The butterfly counts not months but moments, and has time enough.
As far back as I can remember, I've been drawn to butterflies the way moths are drawn to flame.
When I was in elementary school, we lived across the street from an empty lot. The owners let it become overgrown with wildflowers--weeds, really--and cut the snarl of knee-high growth only a few times each summer. I suppose the neighbors considered it to be an eyesore, but to me it was Wonderland and I was Alice.
Every summer day, that corner lot was aflutter with sulphurs and whites, admirals and monarchs, painted ladies and buckeyes, giant fritillaries and tiny blues. I can't imagine how many hours I spent watching, counting, studying and trying to get a closer look at some of the most beautiful creatures in nature.
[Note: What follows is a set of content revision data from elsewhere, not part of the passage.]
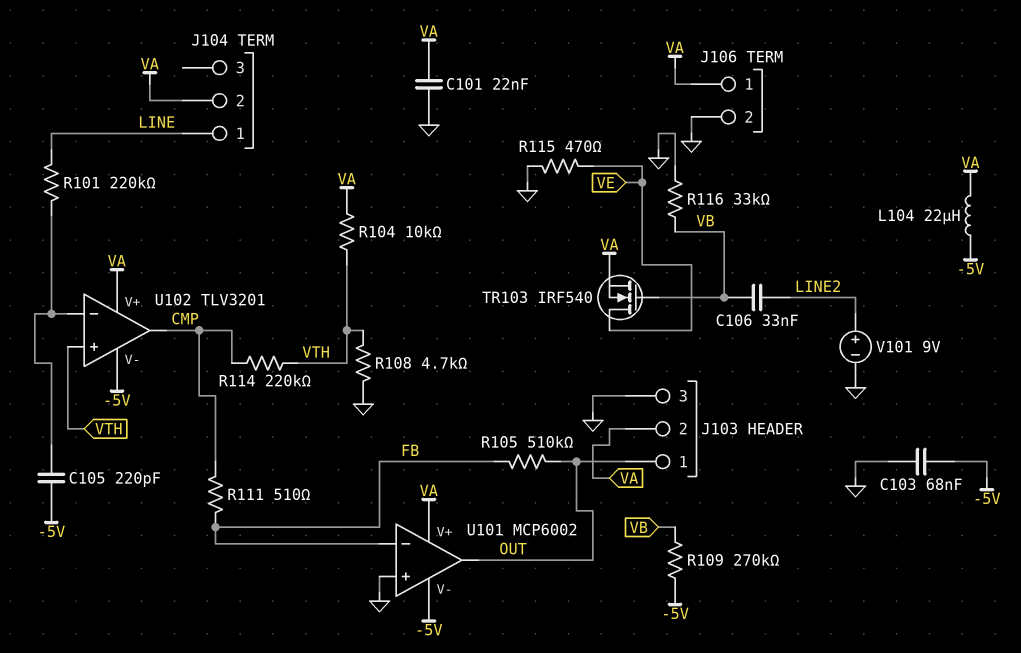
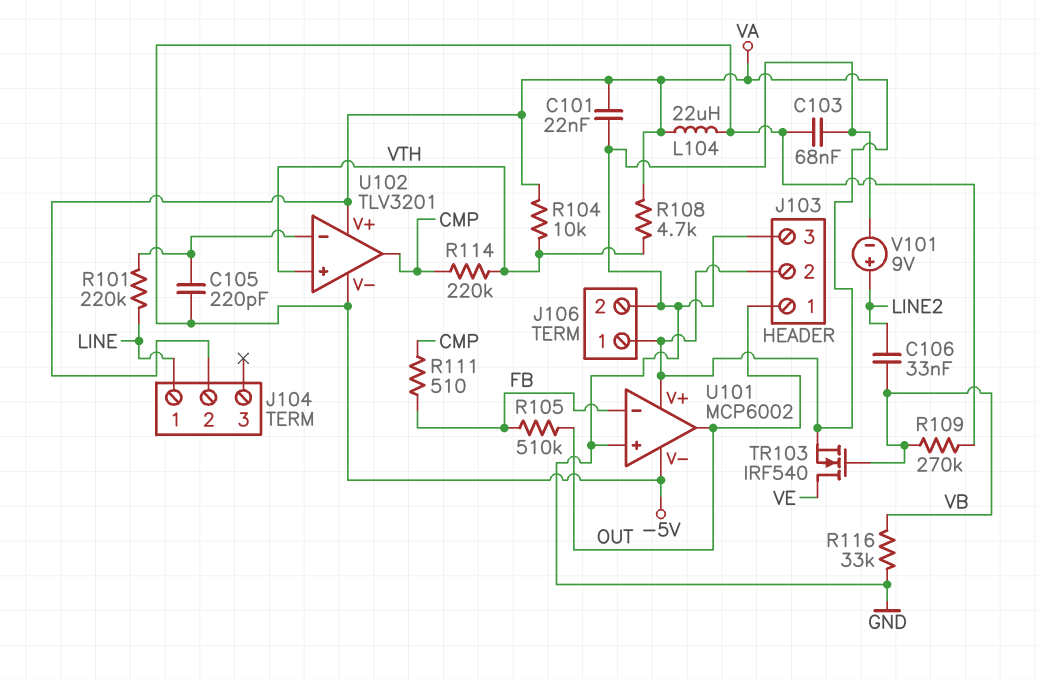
R108: 4.7k (GND, VTH) -> 4.7k (VA, VTH)
R115: 470 (GND, VE) -> none

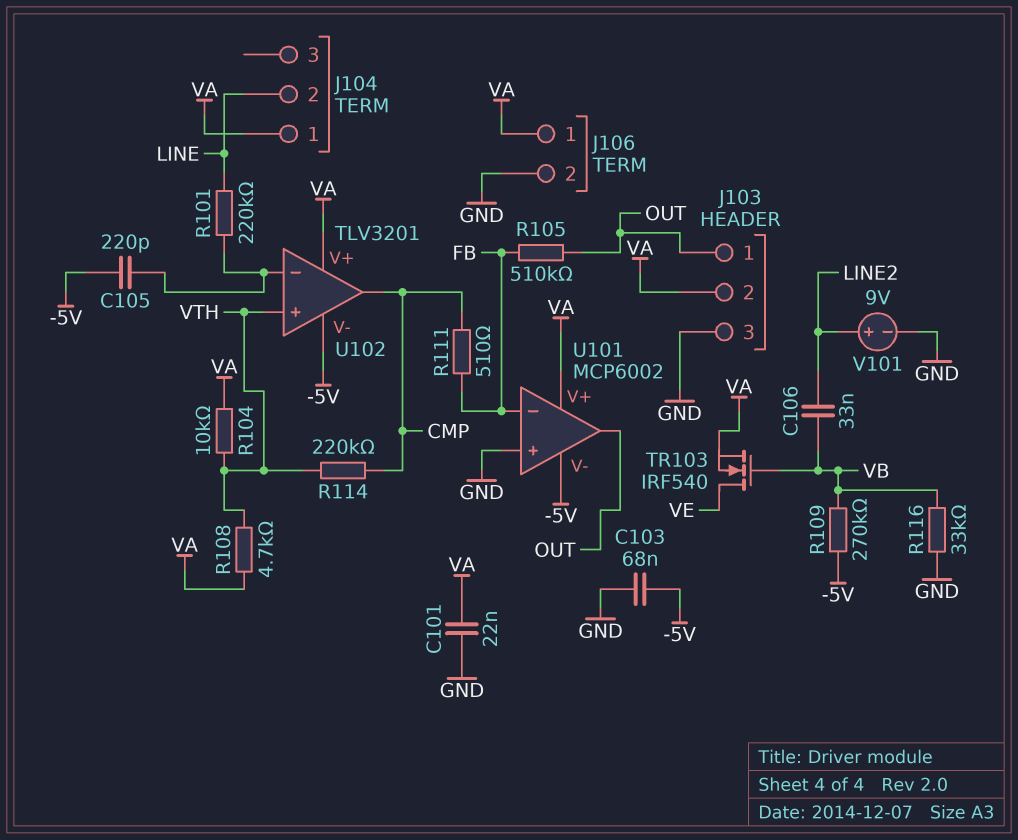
J104 pin 1: LINE -> VA
J104 pin 2: VA -> LINE
L104: 22uH (-5V, VA) -> none

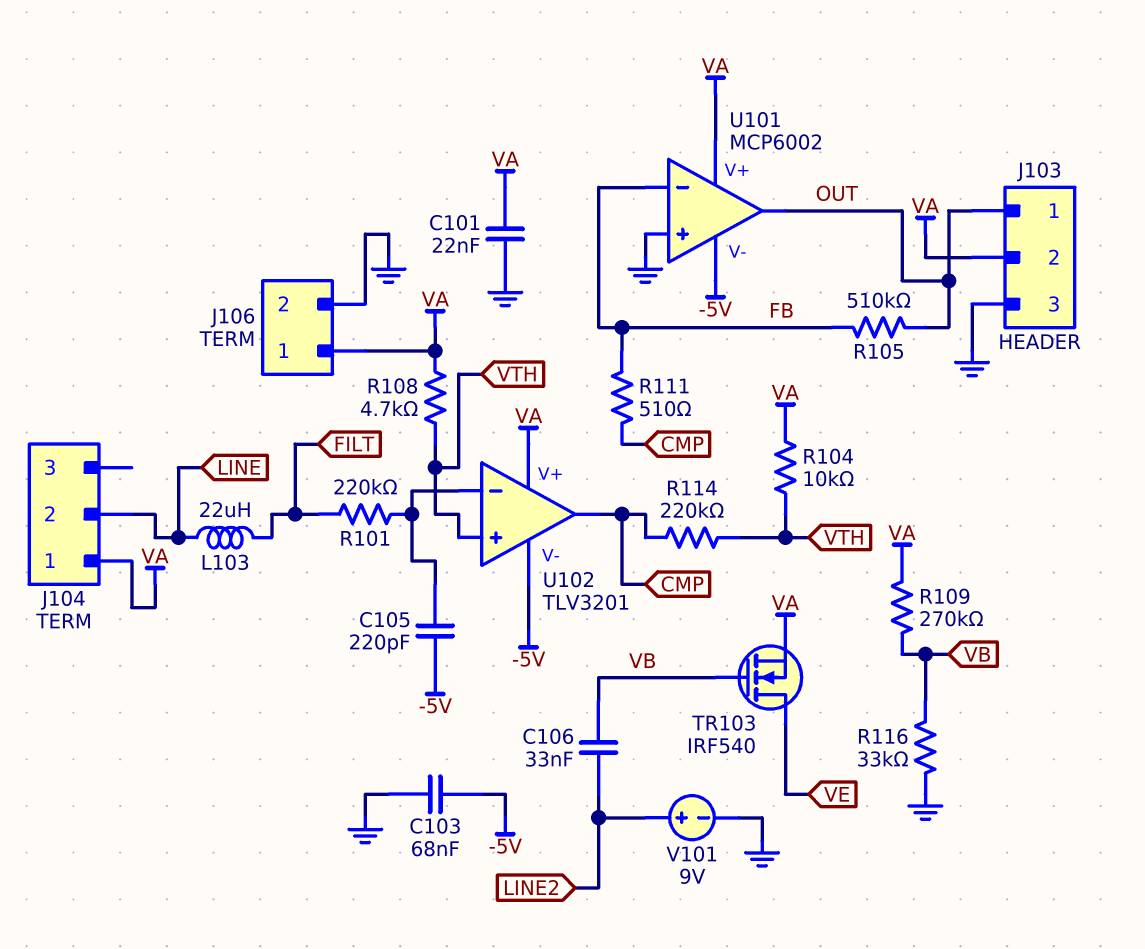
L103: none -> 22uH (FILT, LINE)
R101: 220k (LINE, U102/in-) -> 220k (FILT, U102/in-)
R109: 270k (-5V, VB) -> 270k (VA, VB)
Since 2003, I've kept a butterfly journal--a recording of the species I observe in my own garden. Most years, the number and variety of visitors to my garden have been good. This year, however, has been an odd one. An anomaly, I hope. Until the last few days, I've seen only cabbage butterflies (hoards of them that actually did devour my cabbage), a couple of skippers, a few monarchs and a couple of fritillaries. Not nearly the turnout of summers past. Could it be the cold spring? The abrupt changeover to a blast-furnace summer? Stifling humidity? Who knows.